▸ Required action: According to the Late Latin Charter Treebank description, what years do the documentary texts in the collection span?
Selected extract section start
-------------------------------
Late Latin Charter Treebank 2
-------------------------------

Version 1.2 of the Late Latin Charter Treebank 2 (LLCT2) contains a
number of minor corrections, and replaces the version 1.0 published at
Zenodo in 2019. The collection includes Early Medieval Latin
documentary texts from Italy between AD 774--897 with morphological
and syntactic annotation, in a Latin Dependency Treebank (LDT)
compatible linguistic annotation, and a CoNLL treebank format.

For a detailed description of the Late Latin Charter Treebanks, see
the pre-print of the paper 'Late Latin Charter Treebank: contents and
annotation', to be published in Corpora, 16:2 (2021), at the
institutional repository of the University of Helsinki. See also
Korkiakangas, T. and Lassila, M. (2013), Abbreviations, fragmentary
words, formulaic language: treebanking medieval charter material, in
Mambrini, F., Passarotti, M. and Sporleder, C., Proceedings of the
third workshop on annotation of corpora for research in the
humanities, pp. 61--72, and Korkiakangas, T. and Passarotti,
M. (2011), Challenges in Annotating Medieval Latin Charters, in
«Journal of Language Technology and Computational Linguistics», 26,
pp. 103--114.
Selected extract section end
Given information section start
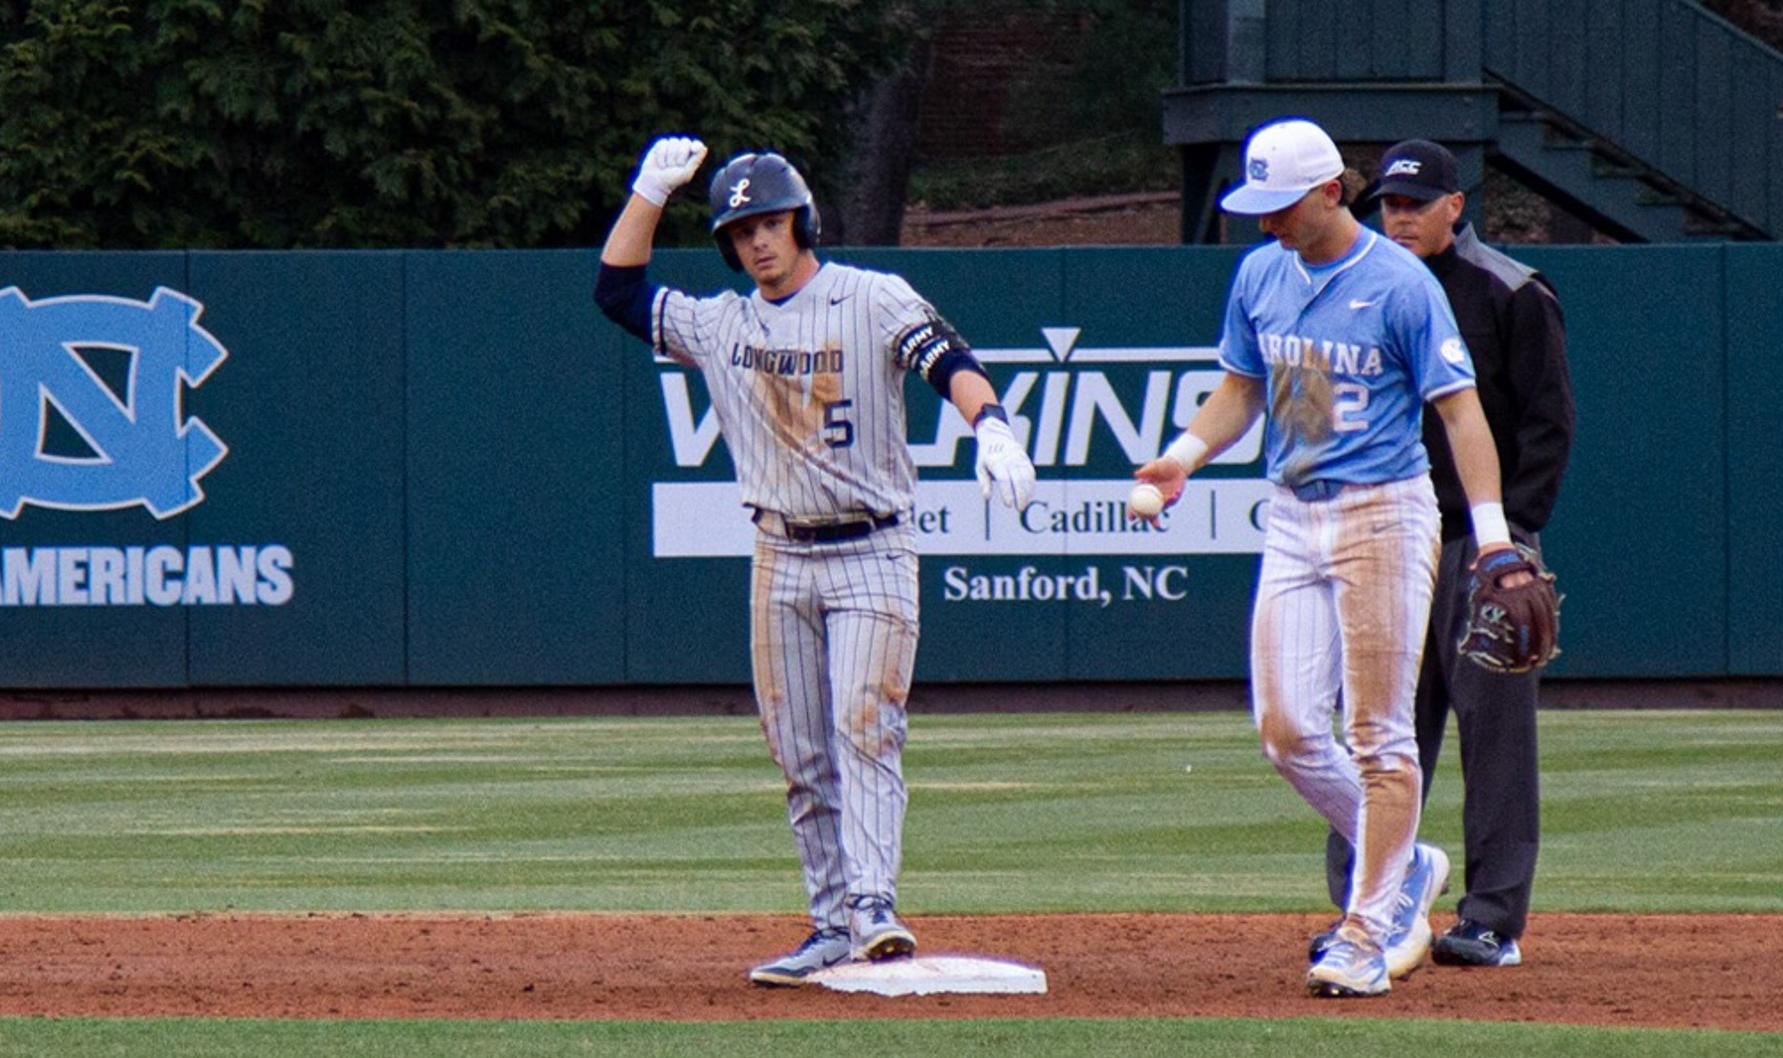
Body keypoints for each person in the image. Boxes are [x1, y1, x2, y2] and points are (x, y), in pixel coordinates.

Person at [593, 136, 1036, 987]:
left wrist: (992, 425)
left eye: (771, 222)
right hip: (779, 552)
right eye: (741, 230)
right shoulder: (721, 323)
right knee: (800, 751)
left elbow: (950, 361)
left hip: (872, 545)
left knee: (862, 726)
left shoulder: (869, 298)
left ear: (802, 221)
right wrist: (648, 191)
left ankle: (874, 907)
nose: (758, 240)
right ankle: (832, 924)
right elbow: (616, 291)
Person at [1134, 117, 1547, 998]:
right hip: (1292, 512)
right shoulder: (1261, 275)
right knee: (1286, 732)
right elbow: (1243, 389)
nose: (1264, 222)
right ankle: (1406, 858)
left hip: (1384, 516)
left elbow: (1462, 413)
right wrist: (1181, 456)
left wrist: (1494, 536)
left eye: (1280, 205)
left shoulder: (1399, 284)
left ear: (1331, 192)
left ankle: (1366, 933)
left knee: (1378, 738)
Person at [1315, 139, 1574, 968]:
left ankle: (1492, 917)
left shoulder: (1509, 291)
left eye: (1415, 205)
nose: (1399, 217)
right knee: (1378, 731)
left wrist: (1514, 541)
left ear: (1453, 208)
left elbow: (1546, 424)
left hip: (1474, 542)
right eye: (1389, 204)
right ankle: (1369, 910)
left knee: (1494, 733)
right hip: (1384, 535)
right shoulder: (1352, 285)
Given information section end
Given information section start
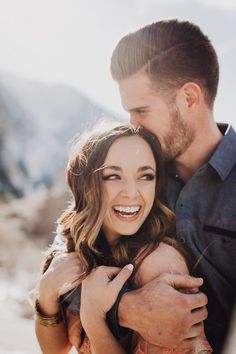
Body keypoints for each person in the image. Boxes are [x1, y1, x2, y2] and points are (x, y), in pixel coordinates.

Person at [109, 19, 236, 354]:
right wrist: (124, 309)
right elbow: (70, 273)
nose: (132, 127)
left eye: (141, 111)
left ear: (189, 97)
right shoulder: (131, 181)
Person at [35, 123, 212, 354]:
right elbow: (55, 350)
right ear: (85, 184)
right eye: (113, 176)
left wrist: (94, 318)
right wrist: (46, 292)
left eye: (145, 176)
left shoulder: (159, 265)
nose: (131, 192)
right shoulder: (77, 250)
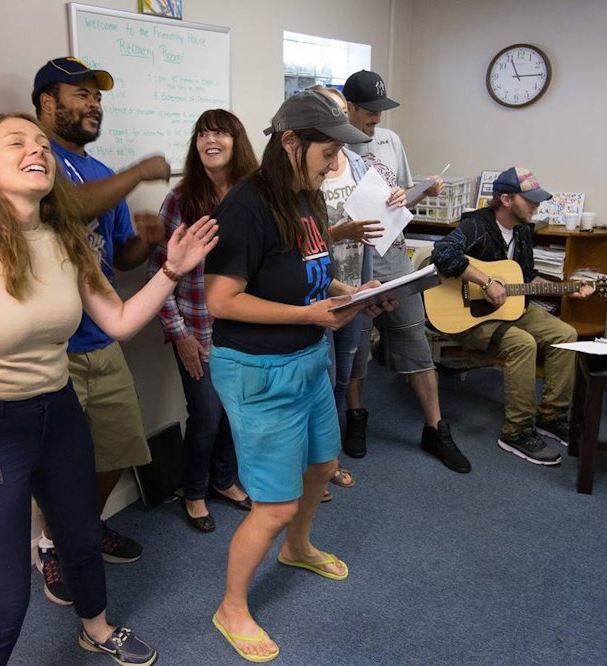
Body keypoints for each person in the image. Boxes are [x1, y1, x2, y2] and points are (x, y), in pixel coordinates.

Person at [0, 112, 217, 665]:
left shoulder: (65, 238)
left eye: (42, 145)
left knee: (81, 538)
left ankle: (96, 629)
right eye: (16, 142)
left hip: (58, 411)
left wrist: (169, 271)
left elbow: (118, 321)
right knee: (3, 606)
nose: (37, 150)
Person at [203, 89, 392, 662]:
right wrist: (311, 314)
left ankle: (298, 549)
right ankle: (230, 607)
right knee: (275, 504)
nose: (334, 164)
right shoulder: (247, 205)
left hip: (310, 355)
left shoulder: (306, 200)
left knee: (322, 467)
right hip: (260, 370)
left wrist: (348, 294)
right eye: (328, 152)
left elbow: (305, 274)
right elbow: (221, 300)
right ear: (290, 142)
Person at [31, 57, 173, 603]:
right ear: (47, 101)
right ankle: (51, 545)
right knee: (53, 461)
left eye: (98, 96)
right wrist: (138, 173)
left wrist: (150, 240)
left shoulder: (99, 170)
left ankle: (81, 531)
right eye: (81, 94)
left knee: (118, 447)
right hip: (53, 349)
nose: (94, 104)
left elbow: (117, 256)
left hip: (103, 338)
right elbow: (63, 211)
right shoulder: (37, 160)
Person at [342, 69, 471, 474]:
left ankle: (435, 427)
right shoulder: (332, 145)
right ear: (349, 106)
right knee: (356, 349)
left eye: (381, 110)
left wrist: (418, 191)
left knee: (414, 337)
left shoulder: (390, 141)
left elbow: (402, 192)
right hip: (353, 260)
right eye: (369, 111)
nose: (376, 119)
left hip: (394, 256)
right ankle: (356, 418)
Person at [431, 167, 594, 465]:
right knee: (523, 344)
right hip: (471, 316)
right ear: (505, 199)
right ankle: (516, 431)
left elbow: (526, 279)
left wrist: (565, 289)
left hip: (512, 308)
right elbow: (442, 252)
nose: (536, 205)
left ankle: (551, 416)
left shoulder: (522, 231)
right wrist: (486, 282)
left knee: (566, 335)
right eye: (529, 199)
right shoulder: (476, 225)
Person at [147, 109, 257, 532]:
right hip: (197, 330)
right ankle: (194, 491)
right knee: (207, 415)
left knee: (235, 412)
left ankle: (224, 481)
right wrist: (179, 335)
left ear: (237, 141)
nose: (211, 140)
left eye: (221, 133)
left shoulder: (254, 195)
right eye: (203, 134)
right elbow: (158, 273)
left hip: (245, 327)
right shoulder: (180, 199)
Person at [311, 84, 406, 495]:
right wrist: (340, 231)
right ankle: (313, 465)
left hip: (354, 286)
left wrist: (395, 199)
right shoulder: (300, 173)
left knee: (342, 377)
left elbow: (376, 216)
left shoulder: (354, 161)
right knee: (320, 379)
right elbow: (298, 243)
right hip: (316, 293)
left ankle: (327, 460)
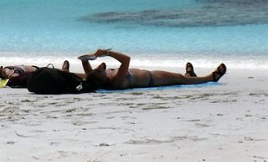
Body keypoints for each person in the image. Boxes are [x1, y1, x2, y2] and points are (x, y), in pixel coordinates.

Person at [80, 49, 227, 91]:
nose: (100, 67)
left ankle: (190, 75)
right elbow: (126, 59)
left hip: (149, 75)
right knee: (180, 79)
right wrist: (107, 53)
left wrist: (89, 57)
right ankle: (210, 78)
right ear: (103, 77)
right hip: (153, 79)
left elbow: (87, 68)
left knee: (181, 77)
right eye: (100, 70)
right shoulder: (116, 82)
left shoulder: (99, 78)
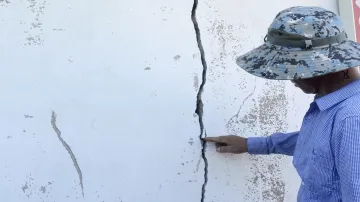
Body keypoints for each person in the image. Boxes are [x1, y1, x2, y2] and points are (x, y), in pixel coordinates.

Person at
Given information section end
Given information section start
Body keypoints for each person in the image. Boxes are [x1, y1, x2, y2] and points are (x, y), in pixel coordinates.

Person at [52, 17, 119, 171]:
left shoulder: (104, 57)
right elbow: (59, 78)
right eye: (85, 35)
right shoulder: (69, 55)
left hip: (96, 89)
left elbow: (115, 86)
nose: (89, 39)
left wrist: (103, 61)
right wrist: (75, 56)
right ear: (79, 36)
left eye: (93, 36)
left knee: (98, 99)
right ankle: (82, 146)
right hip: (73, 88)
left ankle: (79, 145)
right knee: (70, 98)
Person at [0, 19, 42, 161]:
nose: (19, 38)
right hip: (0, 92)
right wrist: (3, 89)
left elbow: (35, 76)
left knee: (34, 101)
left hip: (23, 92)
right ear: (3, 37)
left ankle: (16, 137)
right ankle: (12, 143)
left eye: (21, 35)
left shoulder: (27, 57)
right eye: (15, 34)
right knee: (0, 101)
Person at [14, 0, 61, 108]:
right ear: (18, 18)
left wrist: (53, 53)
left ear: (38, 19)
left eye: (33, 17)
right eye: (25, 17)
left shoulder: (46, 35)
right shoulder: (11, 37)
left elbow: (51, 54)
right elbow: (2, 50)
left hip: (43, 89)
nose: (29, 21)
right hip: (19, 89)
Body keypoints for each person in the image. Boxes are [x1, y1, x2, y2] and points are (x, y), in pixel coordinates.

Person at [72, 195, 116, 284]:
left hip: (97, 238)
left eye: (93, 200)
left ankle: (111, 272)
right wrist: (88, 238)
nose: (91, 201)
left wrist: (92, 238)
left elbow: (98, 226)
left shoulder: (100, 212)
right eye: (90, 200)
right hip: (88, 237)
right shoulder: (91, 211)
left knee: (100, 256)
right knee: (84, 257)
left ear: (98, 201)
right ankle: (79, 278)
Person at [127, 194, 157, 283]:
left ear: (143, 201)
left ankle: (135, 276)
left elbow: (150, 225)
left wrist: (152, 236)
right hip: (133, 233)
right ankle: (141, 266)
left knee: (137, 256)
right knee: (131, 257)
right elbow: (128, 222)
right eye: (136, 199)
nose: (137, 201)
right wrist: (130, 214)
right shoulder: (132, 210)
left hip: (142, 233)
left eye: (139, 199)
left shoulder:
Given information section end
▸ Answer box: The texts date from AD 774 to 897.